## DATASET CONTENT
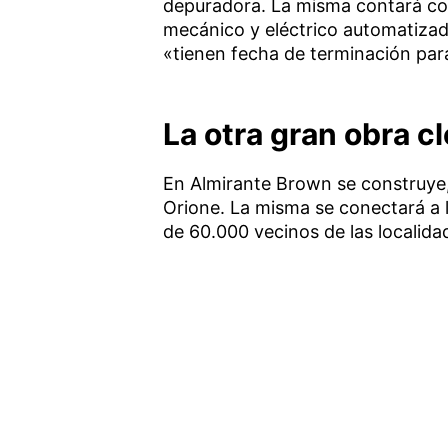
depuradora. La misma contará co
mecánico y eléctrico automatizad
«tienen fecha de terminación para
La otra gran obra c
En Almirante Brown se construye,
Orione. La misma se conectará a 
de 60.000 vecinos de las localida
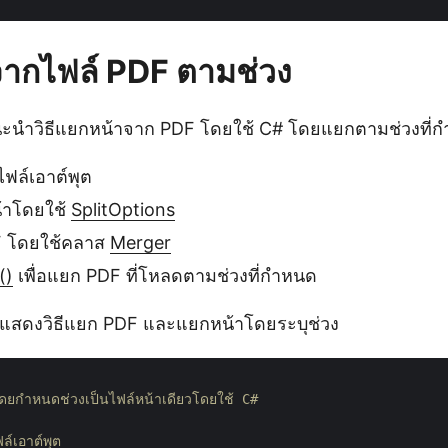
ากไฟล์ PDF ตามช่วง
แนะนำวิธีแยกหน้าจาก PDF โดยใช้ C# โดยแยกตามช่วงที่
ฟล์เอาต์พุต
้าโดยใช้
SplitOptions
F โดยใช้คลาส
Merger
()
เพื่อแยก PDF ที่โหลดตามช่วงที่กำหนด
นี้แสดงวิธีแยก PDF และแยกหน้าโดยระบุช่วง
ยกำหนดช่วงเป็นไฟล์หน้าเดียวโดยใช้ C#

์เอาต์พุต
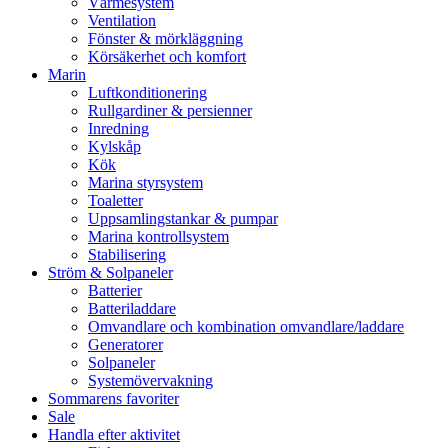
Värmesystem
Ventilation
Fönster & mörkläggning
Körsäkerhet och komfort
Marin
Luftkonditionering
Rullgardiner & persienner
Inredning
Kylskåp
Kök
Marina styrsystem
Toaletter
Uppsamlingstankar & pumpar
Marina kontrollsystem
Stabilisering
Ström & Solpaneler
Batterier
Batteriladdare
Omvandlare och kombination omvandlare/laddare
Generatorer
Solpaneler
Systemövervakning
Sommarens favoriter
Sale
Handla efter aktivitet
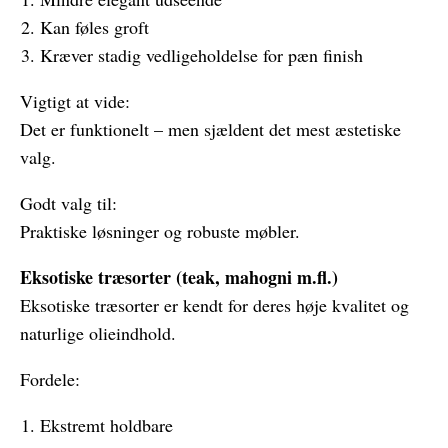
Kan føles groft
Kræver stadig vedligeholdelse for pæn finish
Vigtigt at vide:
Det er funktionelt – men sjældent det mest æstetiske
valg.
Godt valg til:
Praktiske løsninger og robuste møbler.
Eksotiske træsorter (teak, mahogni m.fl.)
Eksotiske træsorter er kendt for deres høje kvalitet og
naturlige olieindhold.
Fordele:
Ekstremt holdbare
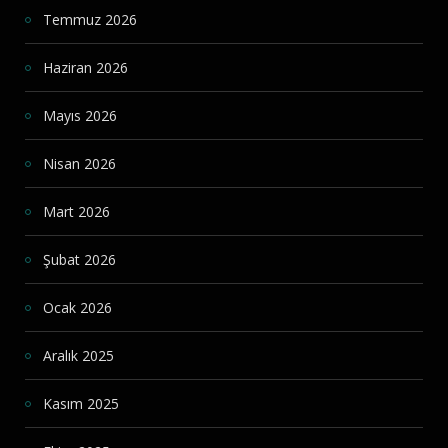
Temmuz 2026
Haziran 2026
Mayıs 2026
Nisan 2026
Mart 2026
Şubat 2026
Ocak 2026
Aralık 2025
Kasım 2025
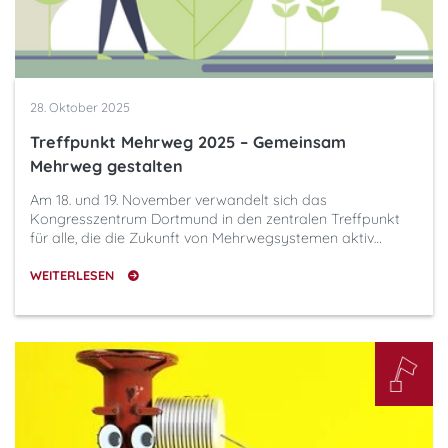
28. Oktober 2025
Treffpunkt Mehrweg 2025 – Gemeinsam
Mehrweg gestalten
Am 18. und 19. November verwandelt sich das
Kongresszentrum Dortmund in den zentralen Treffpunkt
für alle, die die Zukunft von Mehrwegsystemen aktiv…
WEITERLESEN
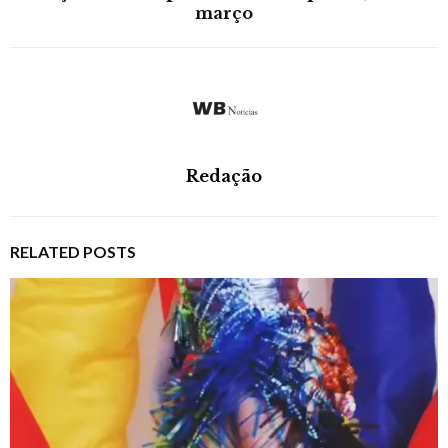
março
Redação
RELATED POSTS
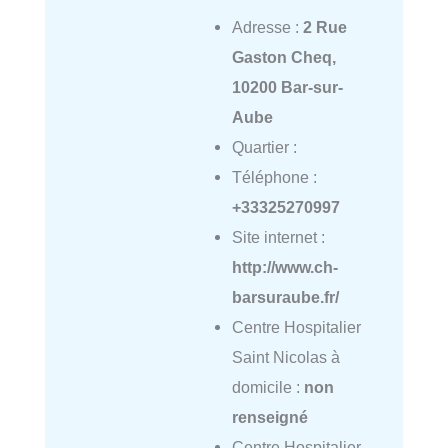
Adresse :
2 Rue
Gaston Cheq,
10200 Bar-sur-
Aube
Quartier :
Téléphone :
+33325270997
Site internet :
http://www.ch-
barsuraube.fr/
Centre Hospitalier
Saint Nicolas à
domicile :
non
renseigné
Centre Hospitalier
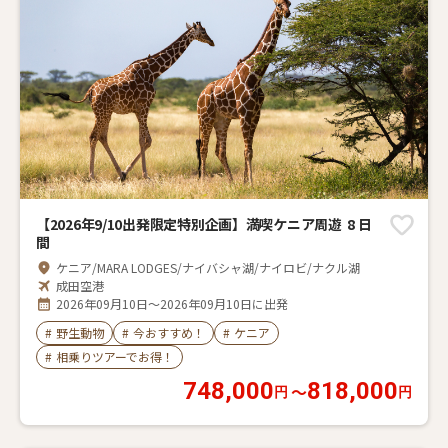
【2026年9/10出発限定特別企画】満喫ケニア周遊 8 日
間
ケニア/MARA LODGES/ナイバシャ湖/ナイロビ/ナクル湖
成田空港
2026年09月10日～2026年09月10日に出発
#
野生動物
#
今おすすめ！
#
ケニア
#
相乗りツアーでお得！
748,000
818,000
〜
円
円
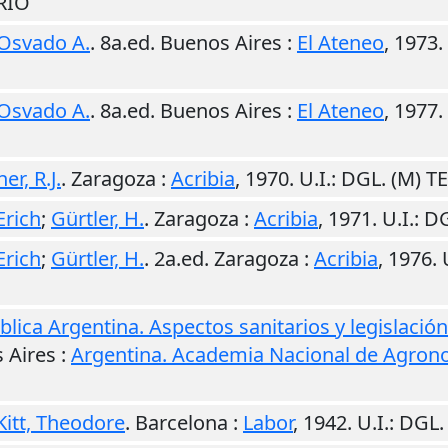
RIO
 Osvado A.
. 8a.ed.
Buenos Aires
:
El Ateneo
,
1973
.
 Osvado A.
. 8a.ed.
Buenos Aires
:
El Ateneo
,
1977
.
er, R.J.
.
Zaragoza
:
Acribia
,
1970
.
U.I.
: DGL. (M) 
Erich
;
Gürtler, H.
.
Zaragoza
:
Acribia
,
1971
.
U.I.
: D
Erich
;
Gürtler, H.
. 2a.ed.
Zaragoza
:
Acribia
,
1976
.
ública Argentina. Aspectos sanitarios y legislació
 Aires
:
Argentina. Academia Nacional de Agrono
Kitt, Theodore
.
Barcelona
:
Labor
,
1942
.
U.I.
: DGL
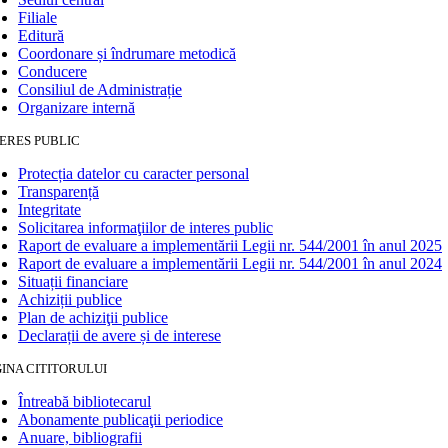
Filiale
Editură
Coordonare și îndrumare metodică
Conducere
Consiliul de Administrație
Organizare internă
ERES PUBLIC
Protecția datelor cu caracter personal
Transparență
Integritate
Solicitarea informaţiilor de interes public
Raport de evaluare a implementării Legii nr. 544/2001 în anul 2025
Raport de evaluare a implementării Legii nr. 544/2001 în anul 2024
Situații financiare
Achiziții publice
Plan de achiziţii publice
Declarații de avere și de interese
INA CITITORULUI
Întreabă bibliotecarul
Abonamente publicaţii periodice
Anuare, bibliografii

## WHAT NEEDS TO BE DONE
Please report each line in the entries above that contains the word "implementării". Only lines where the capitalization matches count.

## ANSWER FOR THE TASK
Raport de evaluare a implementării Legii nr. 544/2001 în anul 2025
Raport de evaluare a implementării Legii nr. 544/2001 în anul 2024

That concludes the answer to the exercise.